| TRY IT |
Repeat these lines word for word, leaving out the pictures.

| RECORDED INFORMATION |

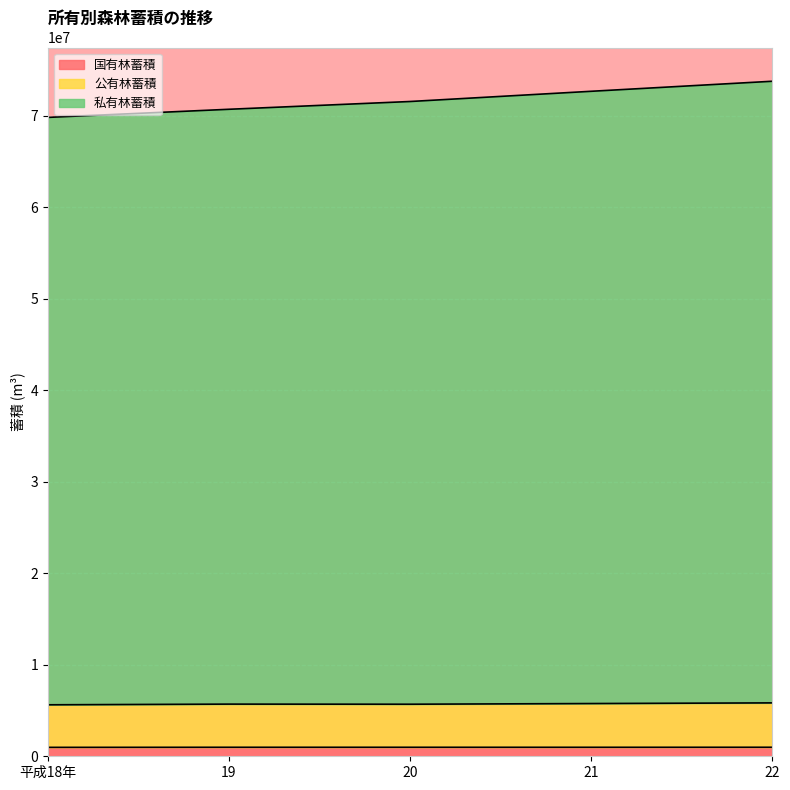

What are all the series names shown in the legend?

国有林蓄積, 公有林蓄積, 私有林蓄積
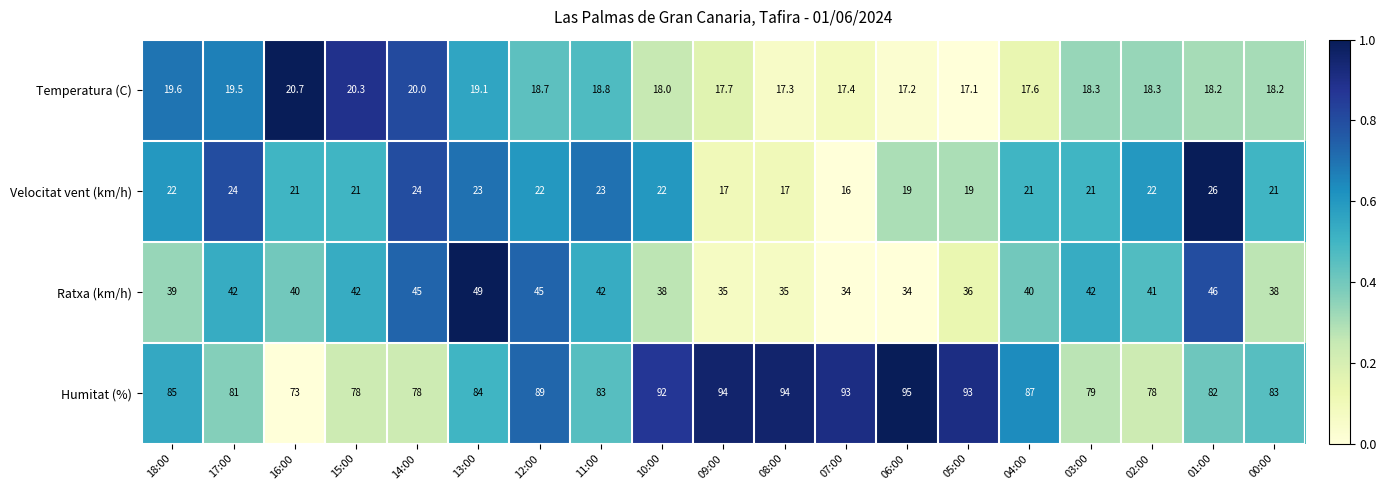

What is the sum of all Ratxa (km/h) values?

763.0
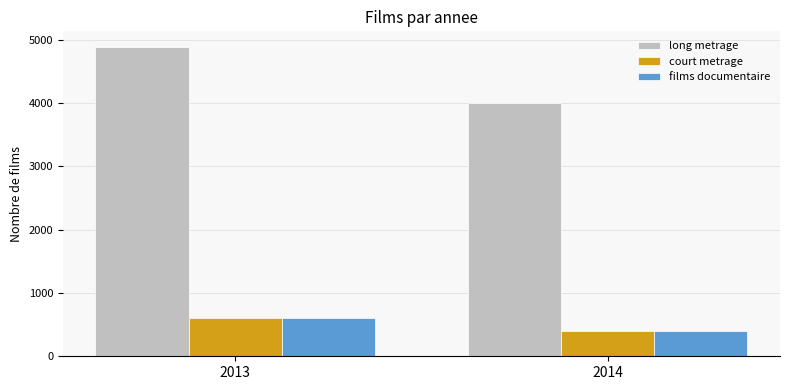

Reading right to left, extract all data points from this chart.

long metrage: 4000	4889
court metrage: 400	600
films documentaire: 400	600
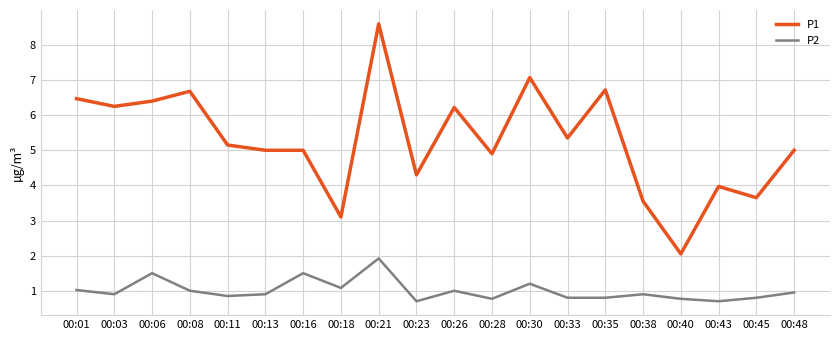

Rank the series by their maximum value, from highest to lowest.

P1, P2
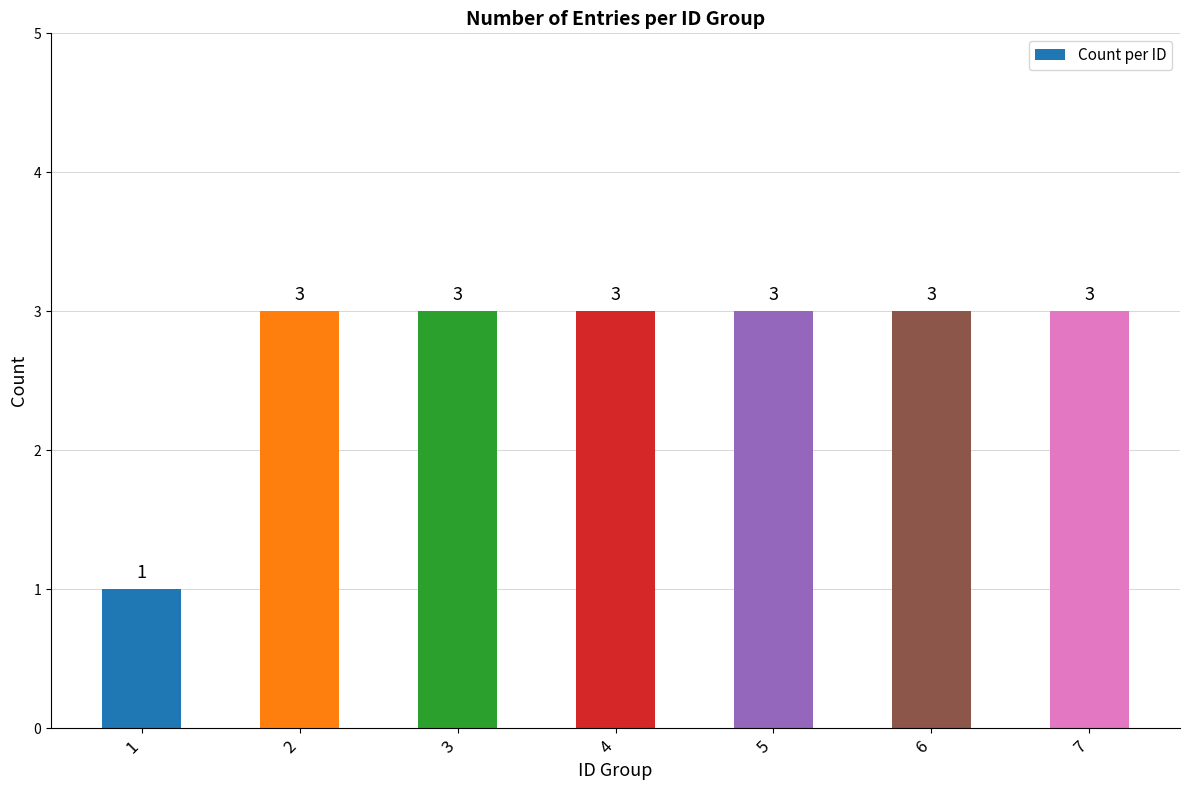

Approximately how many times larger is the value at 4 compared to 5?

1.0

| TASK SOLUTION |
What are all the series names shown in the legend?

国有林蓄積, 公有林蓄積, 私有林蓄積

What is the sum of all Ratxa (km/h) values?

763.0

Reading right to left, extract all data points from this chart.

long metrage: 4000	4889
court metrage: 400	600
films documentaire: 400	600

Rank the series by their maximum value, from highest to lowest.

P1, P2

Approximately how many times larger is the value at 4 compared to 5?

1.0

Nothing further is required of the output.